Q. When talking to atheists, I am often asked some very difficult questions. It becomes frustrating at times, but I need help on how to properly address certain things they bring up.
One question was one that I probably should expect from them, it goes like this “If God told you to kill someone would you do it?”, and of course they bring up Abraham as an example. My response was on what basis do you ask this question? Are you assuming things about God?
Then they tell me its not a hypothetical scenario, and that I’m not answering the question. The thing is that I know they are trying to back me up into a corner. They also said this “Many people have killed because they heard the voice of God”. The conversation then becomes very frustrating, and they often go to make insults from there.
The other thing that I want to address properly is the laws. Christ was sinless and he fulfilled the law. However, atheists always bring up the OT laws-the Mosaic and Levitical laws and so forth, and ask why we don’t follow them. So, if the keeping of the Sabbath is brought up, -and Jesus mentioned if a sheep falls into a pit, will not the man lift it out- how do I answer to them if they say he wasn’t keeping the commandment.
In other words, did the original commandment even restrict works on the Sabbath to the detail the Jews took it as being, or was the Sabbath just a day where no work was to be done in “general”, for lack of a better word.
Any answers or advice would be great, I just want to make sure that I answer them properly.
A. A careful reading of Genesis 22 shows that Abraham knew that he was acting out a prophecy to show how God would one day offer His only son as a sin offering. This can be shown in his instructions to his servants in Genesis 22:5. He said to his servants, “Stay here with the donkey while I and the boy go over there. We will worship and then we will come back to you.” In Hebrews 11:17-19 we’re told that Abraham’s faith was so strong that he knew that God would bring Isaac back from the dead if it came to that.
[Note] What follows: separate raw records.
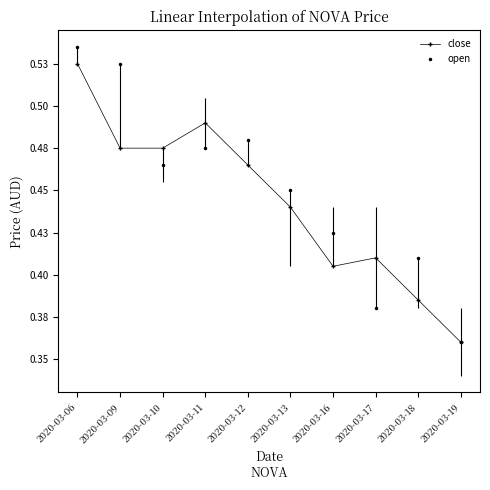

What is the minimum value for close?

0.4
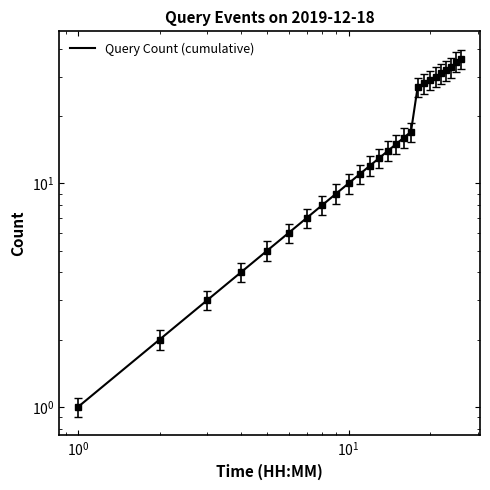

What position from the right is 9?

17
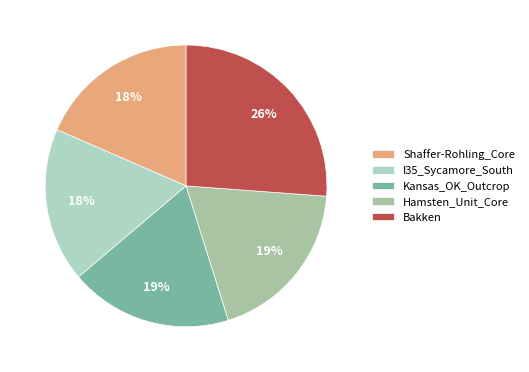

True or false: Bakken accounts for 18% of the total.

False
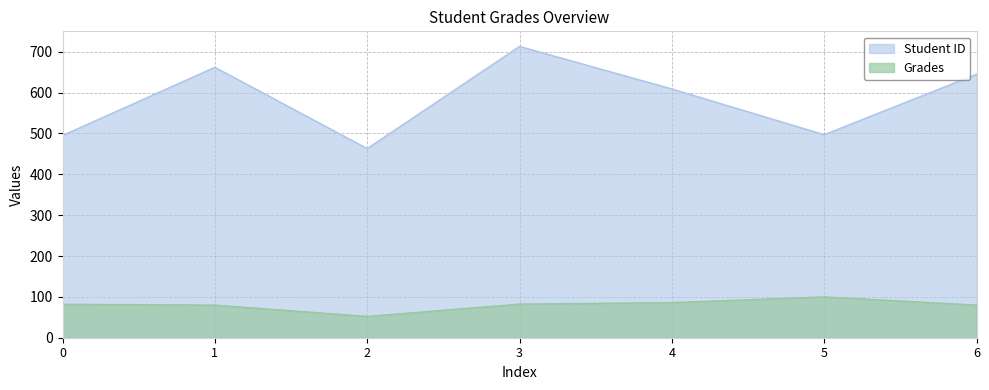

What is the highest value of the Student ID series?

713.0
The Old Testament Commandment to rest on the Sabbath is the only one of the 10 not repeated in some form in the New Testament. This tells us it’s a model of something else. And sure enough in Hebrews 4 we learn that it represents continuing to work for your salvation after you’ve already asked for and received it. It shows that you don’t really believe that the Lord’s death saved you, and therefore you aren’t saved and will die in your sins.
And in Matt. 12:12 the Lord showed that the prevailing view about work on the Sabbath was excessive, and that doing good on the Sabbath was lawful. Therefore He didn’t break the commandment.
It’s good to be able to answer the questions of doubters, but you should also know that some don’t want to hear an explanation. They are just trying to get you to doubt the correctness of your own position.